Exercise aim: Copy out each line from the material where the word "below" is found.
----- The input
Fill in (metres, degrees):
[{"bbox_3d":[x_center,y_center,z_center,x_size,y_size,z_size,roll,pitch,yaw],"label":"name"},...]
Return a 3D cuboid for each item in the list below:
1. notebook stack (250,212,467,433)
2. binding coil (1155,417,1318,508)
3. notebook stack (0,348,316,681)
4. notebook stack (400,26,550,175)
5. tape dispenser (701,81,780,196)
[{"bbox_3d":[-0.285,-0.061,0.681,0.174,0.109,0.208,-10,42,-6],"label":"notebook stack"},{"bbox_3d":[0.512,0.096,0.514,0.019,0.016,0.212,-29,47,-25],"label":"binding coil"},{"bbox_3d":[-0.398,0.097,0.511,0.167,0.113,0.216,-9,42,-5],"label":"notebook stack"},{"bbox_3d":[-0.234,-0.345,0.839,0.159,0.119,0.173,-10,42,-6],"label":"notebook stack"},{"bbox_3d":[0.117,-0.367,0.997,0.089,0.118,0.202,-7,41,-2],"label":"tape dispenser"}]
----------
----- The input
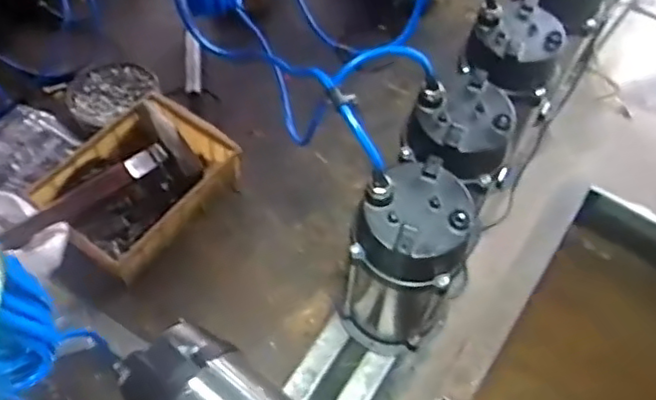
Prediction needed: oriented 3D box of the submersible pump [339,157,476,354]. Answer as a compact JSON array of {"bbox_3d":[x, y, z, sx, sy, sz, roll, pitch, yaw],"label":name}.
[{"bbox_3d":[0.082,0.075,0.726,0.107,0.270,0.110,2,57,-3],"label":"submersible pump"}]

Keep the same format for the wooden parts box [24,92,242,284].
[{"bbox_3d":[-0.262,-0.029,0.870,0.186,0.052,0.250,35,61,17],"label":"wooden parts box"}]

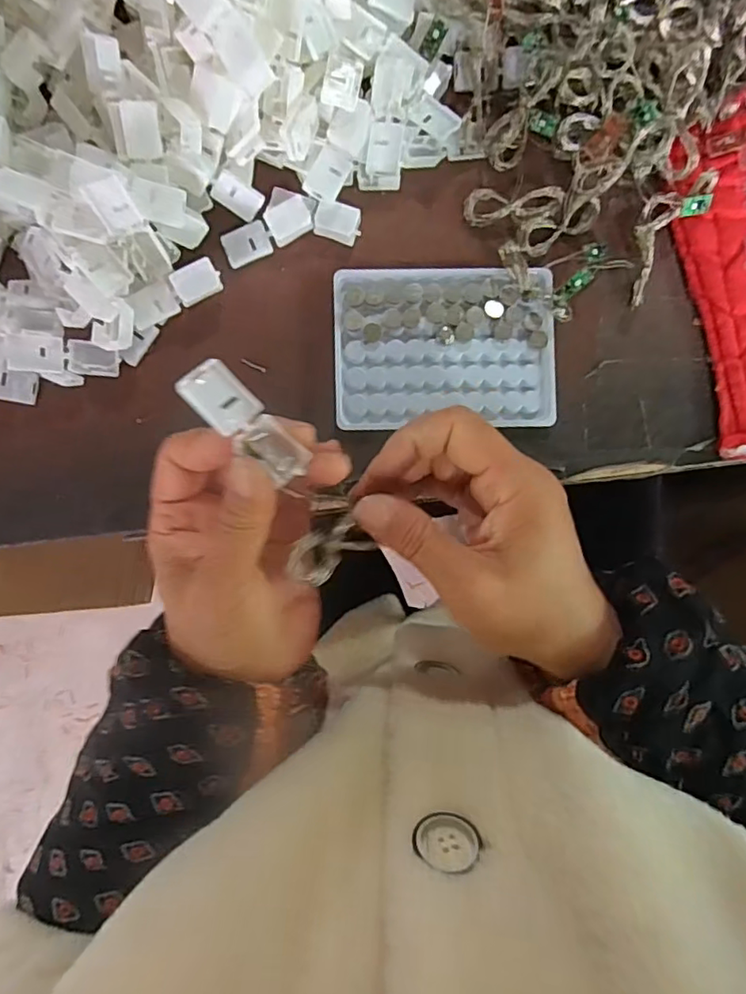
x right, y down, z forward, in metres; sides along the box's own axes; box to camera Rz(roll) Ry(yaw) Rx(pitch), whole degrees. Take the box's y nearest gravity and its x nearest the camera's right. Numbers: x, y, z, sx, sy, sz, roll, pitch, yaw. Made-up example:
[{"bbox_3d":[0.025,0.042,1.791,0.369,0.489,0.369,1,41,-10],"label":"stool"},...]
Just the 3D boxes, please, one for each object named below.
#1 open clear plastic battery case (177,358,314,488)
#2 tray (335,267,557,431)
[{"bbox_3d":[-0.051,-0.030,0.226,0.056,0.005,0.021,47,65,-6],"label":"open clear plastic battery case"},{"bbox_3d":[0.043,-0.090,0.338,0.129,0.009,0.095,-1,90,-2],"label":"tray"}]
----------
Answer box:
Return a 3D cuboid for each item in the list below:
Just the 3D boxes, please, one for each object named below.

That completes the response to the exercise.